▸ **Information shown**:

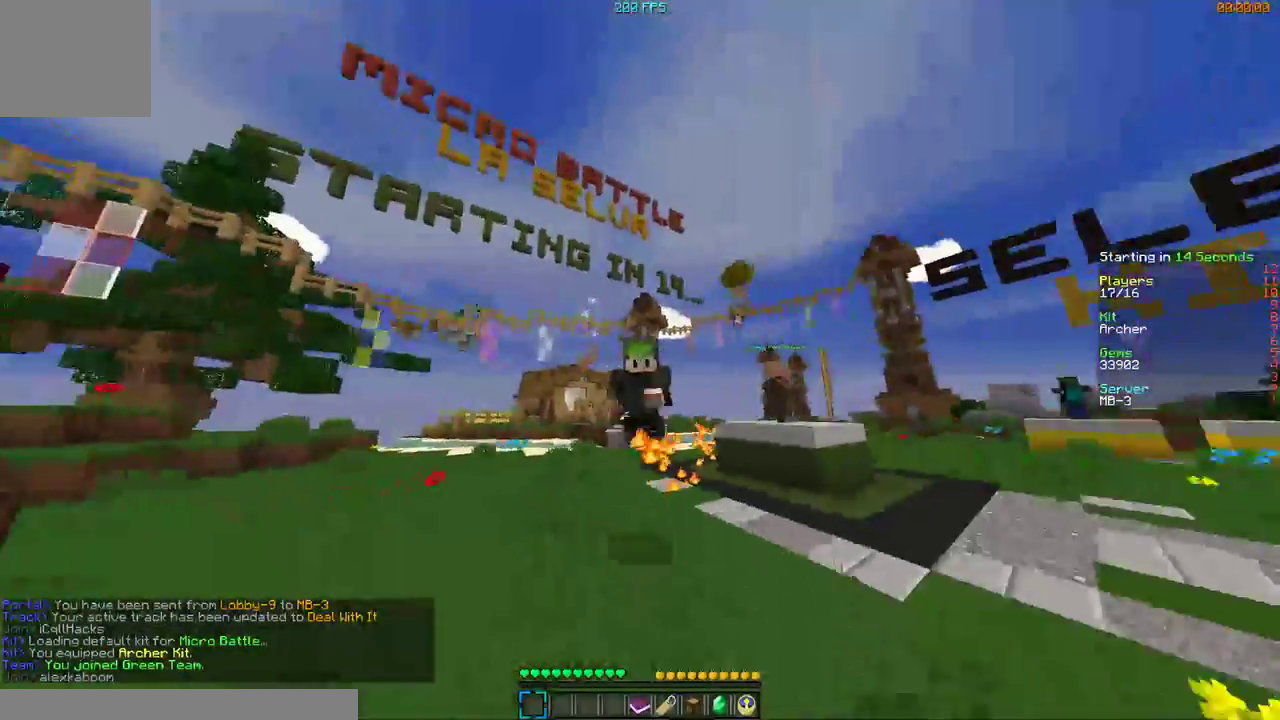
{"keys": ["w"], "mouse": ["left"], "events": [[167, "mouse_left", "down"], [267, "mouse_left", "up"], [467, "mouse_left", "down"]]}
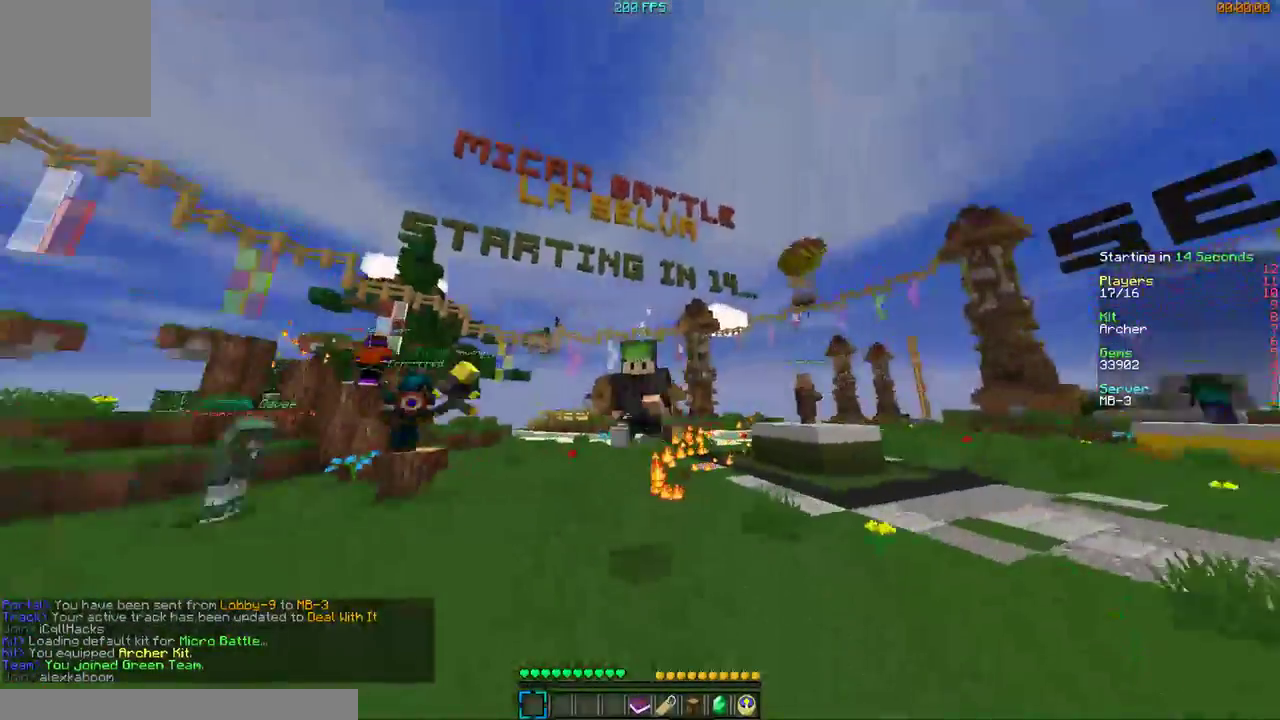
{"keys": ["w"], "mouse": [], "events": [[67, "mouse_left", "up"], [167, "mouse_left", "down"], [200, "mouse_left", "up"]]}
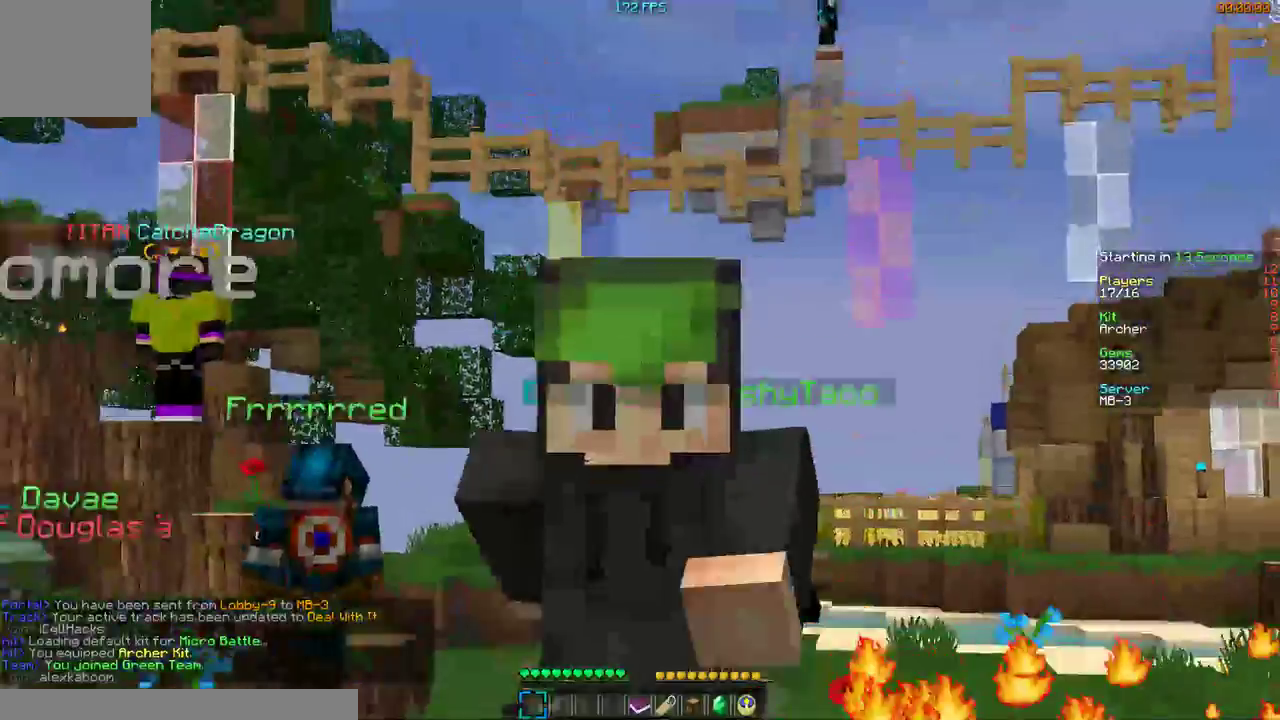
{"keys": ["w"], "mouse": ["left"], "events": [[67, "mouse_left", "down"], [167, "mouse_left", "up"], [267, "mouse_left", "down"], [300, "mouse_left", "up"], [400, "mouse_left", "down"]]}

▸ **Exercise aim**:
Leaving out the pictures, reproduce the whole listing above exactly.

▸ **Answer to this task**:
{"keys": ["w"], "mouse": ["left"], "events": [[167, "mouse_left", "down"], [267, "mouse_left", "up"], [467, "mouse_left", "down"]]}
{"keys": ["w"], "mouse": [], "events": [[67, "mouse_left", "up"], [167, "mouse_left", "down"], [200, "mouse_left", "up"]]}
{"keys": ["w"], "mouse": ["left"], "events": [[67, "mouse_left", "down"], [167, "mouse_left", "up"], [267, "mouse_left", "down"], [300, "mouse_left", "up"], [400, "mouse_left", "down"]]}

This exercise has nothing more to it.